There is no eligibility filter. Every discovered test runs. Tests that depend on missing features fail with a real diagnostic, not an invisible skip. Per-test subprocess + --timeout + --max-memory bound the blast radius of any individual hang or OOM.

Known engine crashes

A small KNOWN_ENGINE_CRASHES set in scripts/run_test262_suite.ts skips tests that are known to crash the engine at the native level (SIGSEGV / SIGBUS) — not catchable by the per-test timeout, not representative of conformance failures, and would otherwise inflate wrapper_infra_failures indefinitely. Each entry is paired with a GitHub issue tracking the underlying engine bug; remove the entry once the bug is fixed.

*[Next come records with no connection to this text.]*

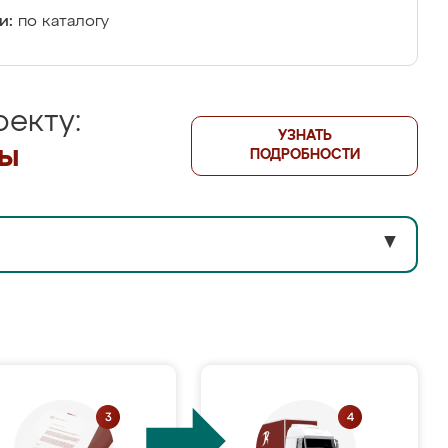
и:
по каталогу
екту:
УЗНАТЬ
лы
ПОДРОБНОСТИ
▼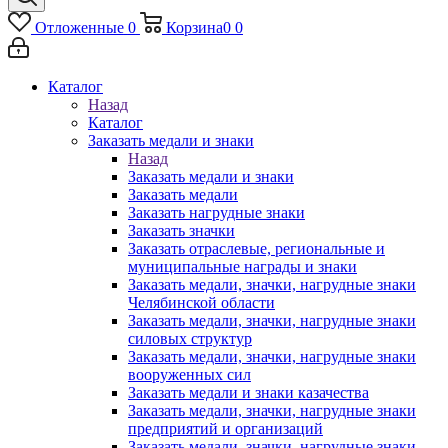
Отложенные
0
Корзина
0
0
Каталог
Назад
Каталог
Заказать медали и знаки
Назад
Заказать медали и знаки
Заказать медали
Заказать нагрудные знаки
Заказать значки
Заказать отраслевые, региональные и
муниципальные награды и знаки
Заказать медали, значки, нагрудные знаки
Челябинской области
Заказать медали, значки, нагрудные знаки
силовых структур
Заказать медали, значки, нагрудные знаки
вооруженных сил
Заказать медали и знаки казачества
Заказать медали, значки, нагрудные знаки
предприятий и организаций
Заказать медали, значки, нагрудные знаки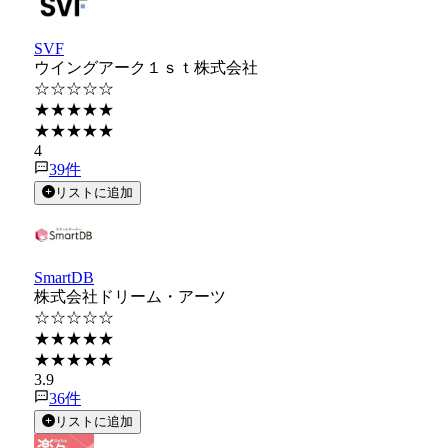
SVF
ウイングアーク１ｓｔ株式会社
☆☆☆☆☆
★★★★★
★★★★★
4
39
件
リストに追加
SmartDB
株式会社ドリーム・アーツ
☆☆☆☆☆
★★★★★
★★★★★
3.9
36
件
リストに追加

This list is the only allowed form of test-skipping in the harness. Do not rebuild a generic eligibility filter (the structural blast-radius control is per-test subprocess + --timeout + --max-memory, not pre-execution exclusion).

Current entries:

  • built-ins/Iterator/concat/throws-typeerror-when-generator-is-running-next.js#514
  • staging/sm/RegExp/test-trailing.js#515

Updating the contract

Changes to buildTestSource in scripts/run_test262_suite.ts are verified by the full conformance run itself (no separate regression suite). After any wrapper-template change:

  1. Run locally:

    ./build.pas loaderbare
    bun scripts/run_test262_suite.ts --suite-dir <checkout> \
      --output local-results.json
  2. Confirm wrapper_infra_failures: 0 in the summary.

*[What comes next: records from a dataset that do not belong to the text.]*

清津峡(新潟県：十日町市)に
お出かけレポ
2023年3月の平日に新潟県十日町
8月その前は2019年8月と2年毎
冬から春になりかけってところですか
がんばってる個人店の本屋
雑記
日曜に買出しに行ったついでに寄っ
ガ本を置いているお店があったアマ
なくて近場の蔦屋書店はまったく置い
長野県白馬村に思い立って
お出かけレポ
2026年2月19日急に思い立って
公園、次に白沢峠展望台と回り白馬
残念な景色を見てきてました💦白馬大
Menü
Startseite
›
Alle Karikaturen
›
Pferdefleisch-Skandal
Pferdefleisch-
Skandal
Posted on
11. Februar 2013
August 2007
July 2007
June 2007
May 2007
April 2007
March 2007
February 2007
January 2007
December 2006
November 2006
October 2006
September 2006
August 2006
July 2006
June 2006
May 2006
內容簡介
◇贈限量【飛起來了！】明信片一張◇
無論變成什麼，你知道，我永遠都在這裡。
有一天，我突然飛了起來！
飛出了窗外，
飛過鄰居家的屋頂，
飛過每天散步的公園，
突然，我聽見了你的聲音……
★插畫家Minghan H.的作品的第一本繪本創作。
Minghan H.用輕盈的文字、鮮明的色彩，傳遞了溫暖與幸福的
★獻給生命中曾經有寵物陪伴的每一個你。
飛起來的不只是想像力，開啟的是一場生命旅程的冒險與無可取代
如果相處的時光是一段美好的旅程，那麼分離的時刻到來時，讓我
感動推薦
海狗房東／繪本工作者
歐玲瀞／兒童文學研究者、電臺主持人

  3. Diff local-results.json against the prior baseline; investigate any sign change in pass/fail counts before opening the PR.

Updating the SHA pin

The test262 SHA is pinned in .github/workflows/ci.yml and .github/workflows/pr.yml so the cached main baseline and a PR run measure the same upstream corpus. The weekly cron at .github/workflows/test262-bump.yml opens a PR every Monday with the latest tc39/test262 main SHA; the PR's standard CI run posts the per-category delta vs. the previous main baseline. Merge once the delta is acceptable.

Manual bump: bun scripts/test262-bump-pin.ts <40-hex-sha>.